Since Donald Trump became President of the United States of America, the relations between Berlin and Washington have become difficult. Now Trump seems to have lost the little trust the German government had still put in him.
How does one deal with a presidential candidate who mimics a handicapped person, who makes sexist and racist remarks and who has an obvious problem with facts? What do you do when that candidate ends up in the Oval Office anyway? Reacting to his politics of division, his stubbornness, narcism and untruths was already difficult.
Opposite of Trump
Now, with his performance in America’s latest crisis, triggered by the killing of George Floyd, Trump seems to have gambled away the little trust Berlin had still put in him.
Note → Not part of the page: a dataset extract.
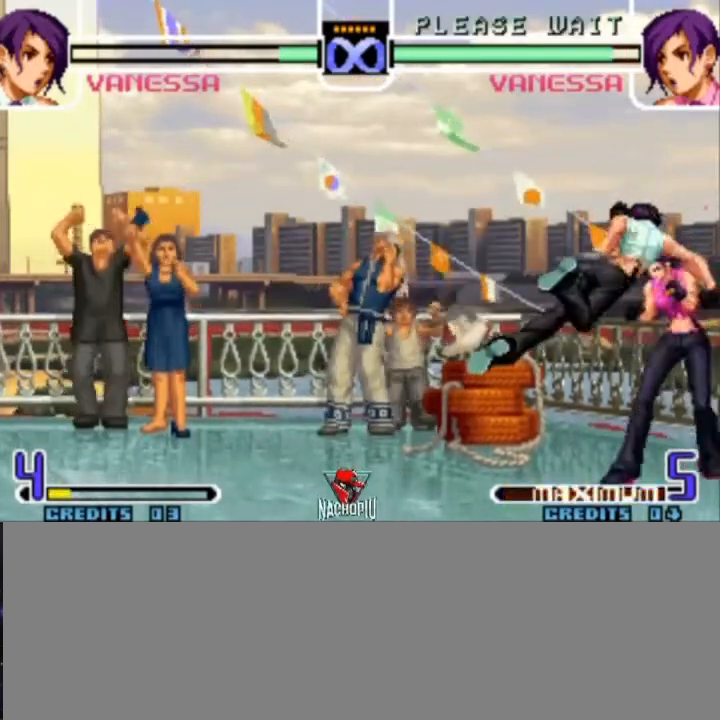
{"dt_ms": 500, "buttons": [], "left_stick": "right", "events": [[33, "C", "down"], [167, "C", "up"], [433, "left_stick", "right"]]}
Chancellor Angela Merkel, a rational, cautious, diplomatic ex-scientist whose decisions are based on facts, is the exact opposite of Trump.
On Thursday night, she criticized him more than ever before, albeit indirectly. Her statements on German TV were clear. In a talk show on ZDF television, Angela Merkel said racism was terrible. The U.S. society was polarized. Then she slammed Trump without mentioning him, by saying to her, politics meant bringing people together and conciliating them.
In unusual clarity, Mrs. Merkel continued with her criticism. Trump’s style of politics was controversial. She said she hoped there would be enough people for a continuation of the peaceful protests against racism in the United States.
Then, when the Chancellor was asked whether she trusted the American President, she paused for a moment, before saying this: “I cooperate with the elected presidents in the world. This, of course, includes the American one.” Angela Merkel could hardly have been more clear.
Adding Fuel to Fire
Just a few days ago, she had refused to travel to Camp David for the next G7 summit. Chancellor Merkel officially cited the Coronavirus as the reason, but it was clear that she did not want to be photographed next to a President whose approach and false statements in the Corona crisis may even have cost lives and who has done a terrible job during this time of unrest in the U.S., to the opinion of many, by fanning the flames instead of trying to bring the country together.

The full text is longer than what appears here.